1) Boneless mutton can be used instaed of mince. In that case cook that well. Mutton takes longer time to cook than mince.
2) Ghee is tastier than oil.
3) Do not over cook bengal gram dal.
4) Do not overgrind mutton,it will be pasty.

  No.s 
Quantity Name
500  Gms.Mutton mince
100  Gms.Bengal gram dal
2  Tbsp.Ghee / oil
1.5  CupsOnion chopped finely
2  Tbsp.Garlic chopped
1.5  Tbsp.Ginger chopped fine
3  No.sGreen chilli chopped
1  Tsp.Turmeric powder
2  Tsp.Pepper corns
3  No.sCardamom
1  InchCinnamon
4  No.sCloves
1  No.Mace
1  Tsp.Caraway seeds
4  Tbsp.Corriander leaves chopped fine
1  CupOil/ ghee
  Salt to taste
1  No.Egg

Method

1) Pressure cook bengal gram dal with salt & with very little water for just one whistle.
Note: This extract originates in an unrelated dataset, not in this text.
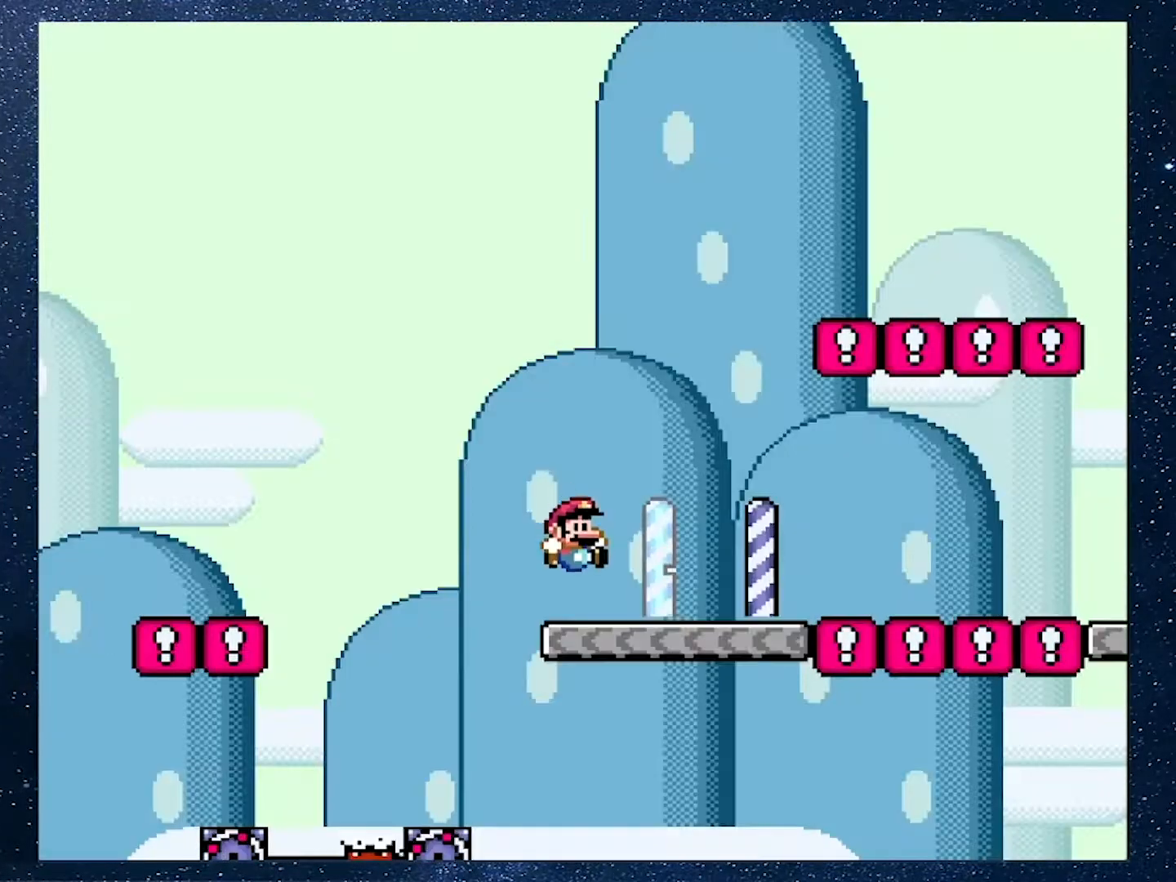
{"buttons": ["X", "DPAD_RIGHT"], "events": [[367, "DPAD_RIGHT", "down"]]}
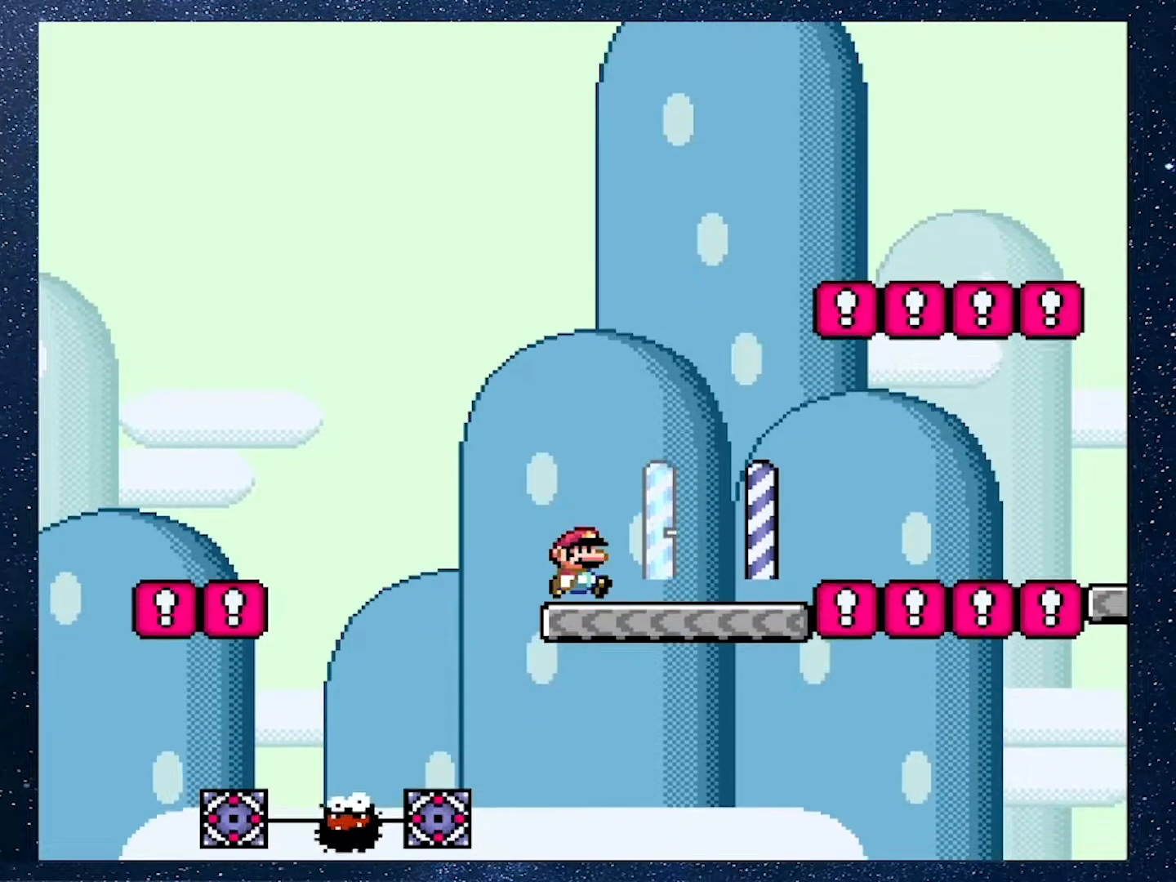
{"buttons": ["A", "X", "DPAD_RIGHT"], "events": [[250, "A", "down"]]}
Keep aside.
2) Heat 2tbsp. ghee/oil.
3) Add caraway seeds. When it splutters, add onion, green chilli, ginger, garlic, peppercorns & all the other spices. Fry till onion is golden brown.
4) Then add turmeric powder, mutton & salt to taste. Cook till mutton is done. Keep aside to cool.
5) After dal is cooled down, grind coarsely in a blender.
6) When cold coarsely grind mutton mix. pulse the mixture coarsely.
7) Mix mutton with bengal gram dal. Adjust salt to taste.
8) Add in corriander leaves and egg. Mix everything together.
9) Take lime sized balls from the mixture, shape into kabas by flattening the balls into round shapes.
10) Heat oil/ ghee to deep fry.
11) Deep fry kababs till golden brown on both sides.